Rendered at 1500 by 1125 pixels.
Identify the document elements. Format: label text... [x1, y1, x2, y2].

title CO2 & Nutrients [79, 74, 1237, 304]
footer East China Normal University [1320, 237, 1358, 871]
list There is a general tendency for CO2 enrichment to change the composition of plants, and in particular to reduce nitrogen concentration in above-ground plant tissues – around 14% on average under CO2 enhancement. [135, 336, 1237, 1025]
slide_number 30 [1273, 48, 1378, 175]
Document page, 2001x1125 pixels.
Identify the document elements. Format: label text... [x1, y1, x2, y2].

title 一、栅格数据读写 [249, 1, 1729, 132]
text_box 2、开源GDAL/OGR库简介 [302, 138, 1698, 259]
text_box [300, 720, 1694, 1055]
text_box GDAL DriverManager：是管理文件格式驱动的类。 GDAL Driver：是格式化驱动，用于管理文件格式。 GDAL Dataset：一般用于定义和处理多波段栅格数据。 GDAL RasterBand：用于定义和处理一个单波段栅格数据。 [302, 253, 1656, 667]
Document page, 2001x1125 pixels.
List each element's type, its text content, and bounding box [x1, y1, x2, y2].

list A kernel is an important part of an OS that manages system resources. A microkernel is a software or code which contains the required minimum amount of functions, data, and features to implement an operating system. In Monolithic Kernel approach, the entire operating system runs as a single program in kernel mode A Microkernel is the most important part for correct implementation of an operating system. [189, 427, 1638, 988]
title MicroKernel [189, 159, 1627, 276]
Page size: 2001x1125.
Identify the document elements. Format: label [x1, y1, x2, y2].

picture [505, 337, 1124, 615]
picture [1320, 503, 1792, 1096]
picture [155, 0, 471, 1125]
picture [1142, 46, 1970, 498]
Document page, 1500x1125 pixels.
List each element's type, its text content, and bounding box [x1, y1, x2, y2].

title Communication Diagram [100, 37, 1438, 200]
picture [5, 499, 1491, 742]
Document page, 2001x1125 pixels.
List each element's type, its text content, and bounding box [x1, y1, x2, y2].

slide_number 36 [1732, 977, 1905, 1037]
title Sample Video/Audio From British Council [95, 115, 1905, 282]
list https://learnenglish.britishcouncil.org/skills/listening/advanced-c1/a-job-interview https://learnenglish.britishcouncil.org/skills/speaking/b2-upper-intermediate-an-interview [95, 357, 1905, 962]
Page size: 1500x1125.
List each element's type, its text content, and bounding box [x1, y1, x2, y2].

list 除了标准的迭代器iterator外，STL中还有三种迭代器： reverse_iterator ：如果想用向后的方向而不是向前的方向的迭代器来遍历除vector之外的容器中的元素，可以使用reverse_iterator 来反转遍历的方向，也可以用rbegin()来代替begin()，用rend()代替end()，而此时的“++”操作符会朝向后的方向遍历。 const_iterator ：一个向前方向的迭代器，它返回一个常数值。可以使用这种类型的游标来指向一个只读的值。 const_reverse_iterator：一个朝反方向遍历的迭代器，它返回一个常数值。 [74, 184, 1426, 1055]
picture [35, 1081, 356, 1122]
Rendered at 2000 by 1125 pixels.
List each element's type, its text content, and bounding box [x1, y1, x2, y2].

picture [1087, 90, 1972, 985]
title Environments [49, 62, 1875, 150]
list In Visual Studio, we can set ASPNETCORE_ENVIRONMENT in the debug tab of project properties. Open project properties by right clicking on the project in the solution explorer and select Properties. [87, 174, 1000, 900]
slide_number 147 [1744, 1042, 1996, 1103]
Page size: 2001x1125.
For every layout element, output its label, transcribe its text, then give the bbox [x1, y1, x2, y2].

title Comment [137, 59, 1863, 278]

**BRIEF**
The reply must repeat all of the records precisely.

**OUTPUT**
Rendered at 1500 by 1125 pixels.
Identify the document elements. Format: label text... [x1, y1, x2, y2].

title CO2 & Nutrients [79, 74, 1237, 304]
footer East China Normal University [1320, 237, 1358, 871]
list There is a general tendency for CO2 enrichment to change the composition of plants, and in particular to reduce nitrogen concentration in above-ground plant tissues – around 14% on average under CO2 enhancement. [135, 336, 1237, 1025]
slide_number 30 [1273, 48, 1378, 175]
Document page, 2001x1125 pixels.
Identify the document elements. Format: label text... [x1, y1, x2, y2].

title 一、栅格数据读写 [249, 1, 1729, 132]
text_box 2、开源GDAL/OGR库简介 [302, 138, 1698, 259]
text_box [300, 720, 1694, 1055]
text_box GDAL DriverManager：是管理文件格式驱动的类。 GDAL Driver：是格式化驱动，用于管理文件格式。 GDAL Dataset：一般用于定义和处理多波段栅格数据。 GDAL RasterBand：用于定义和处理一个单波段栅格数据。 [302, 253, 1656, 667]
Document page, 2001x1125 pixels.
List each element's type, its text content, and bounding box [x1, y1, x2, y2].

list A kernel is an important part of an OS that manages system resources. A microkernel is a software or code which contains the required minimum amount of functions, data, and features to implement an operating system. In Monolithic Kernel approach, the entire operating system runs as a single program in kernel mode A Microkernel is the most important part for correct implementation of an operating system. [189, 427, 1638, 988]
title MicroKernel [189, 159, 1627, 276]
Page size: 2001x1125.
Identify the document elements. Format: label [x1, y1, x2, y2].

picture [505, 337, 1124, 615]
picture [1320, 503, 1792, 1096]
picture [155, 0, 471, 1125]
picture [1142, 46, 1970, 498]
Document page, 1500x1125 pixels.
List each element's type, its text content, and bounding box [x1, y1, x2, y2].

title Communication Diagram [100, 37, 1438, 200]
picture [5, 499, 1491, 742]
Document page, 2001x1125 pixels.
List each element's type, its text content, and bounding box [x1, y1, x2, y2].

slide_number 36 [1732, 977, 1905, 1037]
title Sample Video/Audio From British Council [95, 115, 1905, 282]
list https://learnenglish.britishcouncil.org/skills/listening/advanced-c1/a-job-interview https://learnenglish.britishcouncil.org/skills/speaking/b2-upper-intermediate-an-interview [95, 357, 1905, 962]
Page size: 1500x1125.
List each element's type, its text content, and bounding box [x1, y1, x2, y2].

list 除了标准的迭代器iterator外，STL中还有三种迭代器： reverse_iterator ：如果想用向后的方向而不是向前的方向的迭代器来遍历除vector之外的容器中的元素，可以使用reverse_iterator 来反转遍历的方向，也可以用rbegin()来代替begin()，用rend()代替end()，而此时的“++”操作符会朝向后的方向遍历。 const_iterator ：一个向前方向的迭代器，它返回一个常数值。可以使用这种类型的游标来指向一个只读的值。 const_reverse_iterator：一个朝反方向遍历的迭代器，它返回一个常数值。 [74, 184, 1426, 1055]
picture [35, 1081, 356, 1122]
Rendered at 2000 by 1125 pixels.
List each element's type, its text content, and bounding box [x1, y1, x2, y2].

picture [1087, 90, 1972, 985]
title Environments [49, 62, 1875, 150]
list In Visual Studio, we can set ASPNETCORE_ENVIRONMENT in the debug tab of project properties. Open project properties by right clicking on the project in the solution explorer and select Properties. [87, 174, 1000, 900]
slide_number 147 [1744, 1042, 1996, 1103]
Page size: 2001x1125.
For every layout element, output its label, transcribe its text, then give the bbox [x1, y1, x2, y2].

title Comment [137, 59, 1863, 278]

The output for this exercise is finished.